## Directive
Scan the data below for lines holding the word "chuỗi", and copy each line found.

═══ Dataset extract

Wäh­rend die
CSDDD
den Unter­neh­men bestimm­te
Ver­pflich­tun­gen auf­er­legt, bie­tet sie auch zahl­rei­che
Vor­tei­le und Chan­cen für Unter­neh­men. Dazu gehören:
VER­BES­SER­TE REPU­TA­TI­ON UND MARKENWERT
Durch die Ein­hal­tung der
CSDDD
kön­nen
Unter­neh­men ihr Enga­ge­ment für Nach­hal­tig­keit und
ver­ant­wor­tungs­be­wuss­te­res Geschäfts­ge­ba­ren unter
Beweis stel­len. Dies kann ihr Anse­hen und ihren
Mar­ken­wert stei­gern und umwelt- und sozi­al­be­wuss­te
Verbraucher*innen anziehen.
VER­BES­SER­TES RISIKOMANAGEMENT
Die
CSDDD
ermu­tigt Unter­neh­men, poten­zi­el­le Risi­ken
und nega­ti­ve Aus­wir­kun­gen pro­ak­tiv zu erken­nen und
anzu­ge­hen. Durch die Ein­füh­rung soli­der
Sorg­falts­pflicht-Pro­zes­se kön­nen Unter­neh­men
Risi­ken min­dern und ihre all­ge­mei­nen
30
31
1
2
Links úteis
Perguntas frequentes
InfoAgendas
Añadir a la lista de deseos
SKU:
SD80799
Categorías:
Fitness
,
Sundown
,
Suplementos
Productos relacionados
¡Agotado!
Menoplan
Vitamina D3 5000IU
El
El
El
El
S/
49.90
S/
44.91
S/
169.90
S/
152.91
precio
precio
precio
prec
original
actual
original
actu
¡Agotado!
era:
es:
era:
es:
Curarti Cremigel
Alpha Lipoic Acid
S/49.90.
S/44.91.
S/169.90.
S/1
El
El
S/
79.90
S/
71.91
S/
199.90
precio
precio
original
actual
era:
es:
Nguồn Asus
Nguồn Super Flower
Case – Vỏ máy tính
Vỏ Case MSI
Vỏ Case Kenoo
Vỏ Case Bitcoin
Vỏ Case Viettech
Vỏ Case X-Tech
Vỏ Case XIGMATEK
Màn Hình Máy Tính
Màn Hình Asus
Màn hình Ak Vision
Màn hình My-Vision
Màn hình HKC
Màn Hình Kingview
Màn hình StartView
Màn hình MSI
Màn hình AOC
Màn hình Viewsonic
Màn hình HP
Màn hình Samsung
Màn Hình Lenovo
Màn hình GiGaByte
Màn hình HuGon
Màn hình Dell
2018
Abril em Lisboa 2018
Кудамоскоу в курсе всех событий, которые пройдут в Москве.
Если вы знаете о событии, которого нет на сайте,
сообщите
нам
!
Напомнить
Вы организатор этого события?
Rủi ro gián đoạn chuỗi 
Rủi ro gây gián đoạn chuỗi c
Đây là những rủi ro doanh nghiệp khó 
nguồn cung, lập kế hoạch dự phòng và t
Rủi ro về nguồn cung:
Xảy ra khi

══════

## Response to the exercise
Rủi ro gián đoạn chuỗi 
Rủi ro gây gián đoạn chuỗi c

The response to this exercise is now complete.